Kembalinya Penjurusan SMA: Antara Nostalgia dan Tantangan Pendidikan Modern
Wacana pengembalian sistem penjurusan IPA, IPS, dan Bahasa di tingkat SMA/sederajat oleh Kementerian Pendidikan Dasar dan Menengah (Kemendikdasmen) menuai beragam respons dari kalangan akademisi. Rencana ini muncul setelah penghapusan penjurusan yang baru berjalan kurang dari setahun, tepatnya sejak tahun ajaran 2024/2025 di era Menteri Pendidikan, Kebudayaan, Riset, dan Teknologi (Mendikbudristek) sebelumnya.
Sekretaris Umum PP Muhammadiyah, Abdul Mu'ti, menjelaskan bahwa penjurusan akan diaktifkan kembali seiring dengan pelaksanaan Tes Kemampuan Akademik (TKA) bagi siswa kelas 12. TKA ini, meskipun tidak wajib, akan menjadi pertimbangan dalam seleksi masuk perguruan tinggi jalur non-tes, seperti Seleksi Nasional Berdasarkan Prestasi (SNBP). Menurut Mu'ti, siswa yang memilih jurusan IPA nantinya dapat memilih mata pelajaran Fisika, Kimia, atau Biologi, sedangkan jurusan IPS akan menawarkan mata pelajaran seperti Akuntansi.
Menanggapi hal ini, Guru Besar Sosiologi Pendidikan dari Universitas Airlangga (Unair), Prof. Dr. Tuti Budirahayu, M.Si., berpendapat bahwa sistem penjurusan model lama merupakan warisan kolonial yang sudah usang. Ia menilai bahwa sistem ini justru menghambat perkembangan siswa secara utuh. Menurutnya, banyak siswa yang terpaksa masuk jurusan IPA karena dianggap lebih unggul, padahal minat dan potensi mereka tidak di bidang tersebut. Akibatnya, mereka kesulitan memilih jurusan yang sesuai dengan minat dan bakat mereka di perguruan tinggi.
Prof. Tuti menekankan pentingnya sistem pembelajaran yang fleksibel dan adaptif, yang mampu menyesuaikan dengan minat, bakat, serta potensi akademik dan non-akademik siswa. Ia mencontohkan sistem pendidikan di negara-negara maju, seperti Singapura, Amerika Serikat, Jerman, dan Jepang, yang tidak lagi terpaku pada sistem penjurusan yang kaku. Di Singapura, siswa dapat memilih mata pelajaran lintas bidang, sementara di Amerika Serikat, siswa bebas memilih mata pelajaran sesuai minat dan rencana karier mereka. Jerman dan Jepang menawarkan jalur akademik dan vokasi, dengan model pendidikan dual system yang menggabungkan pembelajaran di sekolah dengan pelatihan kerja.

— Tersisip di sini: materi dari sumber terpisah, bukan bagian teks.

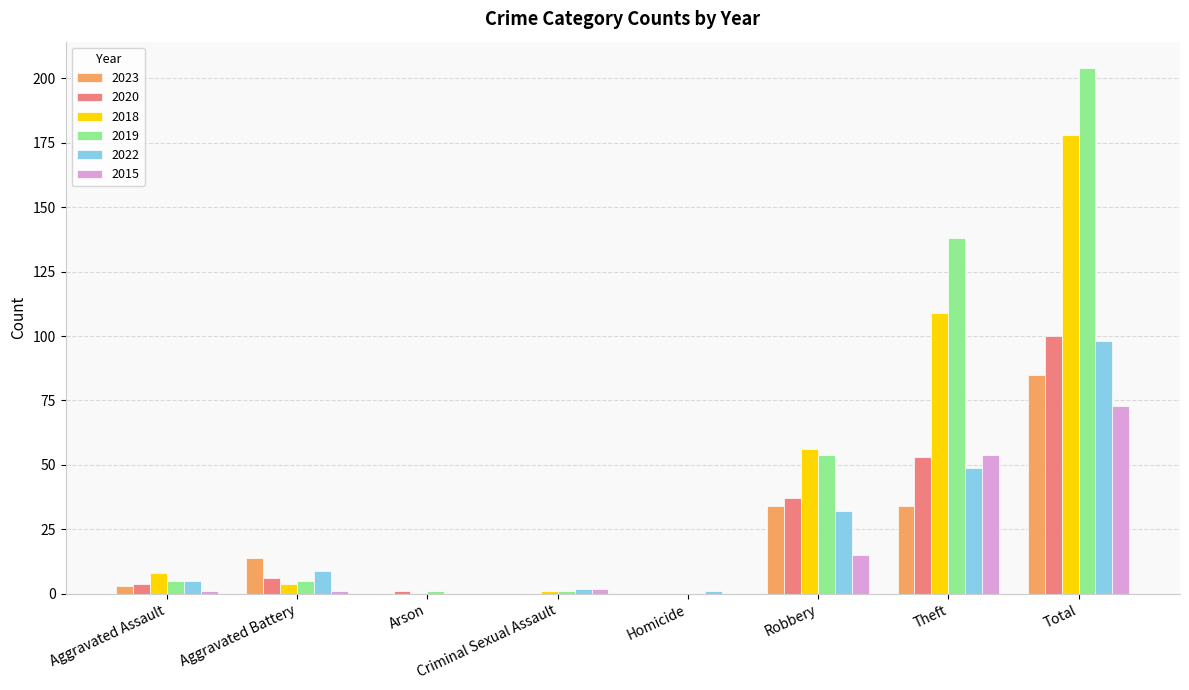

Reading left to right, extract all data points from this chart.

2023: Aggravated Assault=3	Aggravated Battery=14	Arson=0	Criminal Sexual Assault=0	Homicide=0	Robbery=34	Theft=34	Total=85
2020: Aggravated Assault=4	Aggravated Battery=6	Arson=1	Criminal Sexual Assault=0	Homicide=0	Robbery=37	Theft=53	Total=100
2018: Aggravated Assault=8	Aggravated Battery=4	Arson=0	Criminal Sexual Assault=1	Homicide=0	Robbery=56	Theft=109	Total=178
2019: Aggravated Assault=5	Aggravated Battery=5	Arson=1	Criminal Sexual Assault=1	Homicide=0	Robbery=54	Theft=138	Total=204
2022: Aggravated Assault=5	Aggravated Battery=9	Arson=0	Criminal Sexual Assault=2	Homicide=1	Robbery=32	Theft=49	Total=98
2015: Aggravated Assault=1	Aggravated Battery=1	Arson=0	Criminal Sexual Assault=2	Homicide=0	Robbery=15	Theft=54	Total=73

- Singapura: Pilihan mata pelajaran lintas bidang.
- Amerika Serikat: Kebebasan memilih mata pelajaran sesuai minat dan rencana karier.
- Jerman & Jepang: Jalur akademik dan vokasi dengan dual system (sekolah dan pelatihan kerja).
Prof. Tuti juga menyarankan agar pemerintah merancang blueprint atau cetak biru pendidikan nasional jangka panjang sebagai pedoman bagi pemerintahan selanjutnya. Ia mencontohkan program Sekolah Rakyat yang berpotensi mengorbankan sekolah-sekolah dengan fasilitas terbatas karena kurangnya evaluasi mendalam. Terkait dengan TKA dalam SNBP, Prof. Tuti tidak keberatan asalkan alat validasi rapor tersebut mampu mengukur potensi akademik siswa secara valid dan akurat.
Prof. Tuti mengingatkan pemerintah untuk menghindari kebijakan yang tumpang tindih, tidak mengakar, dan tidak didasarkan pada kajian data yang komprehensif. Ia menekankan pentingnya inovasi dan reformasi pendidikan jangka panjang, serta perlunya arah yang jelas bagi pendidikan yang sesuai dengan nilai-nilai budaya dan tujuan pendidikan nasional, setidaknya untuk 25 hingga 50 tahun ke depan. Kebijakan pendidikan tidak boleh berubah setiap kali terjadi pergantian rezim atau menteri.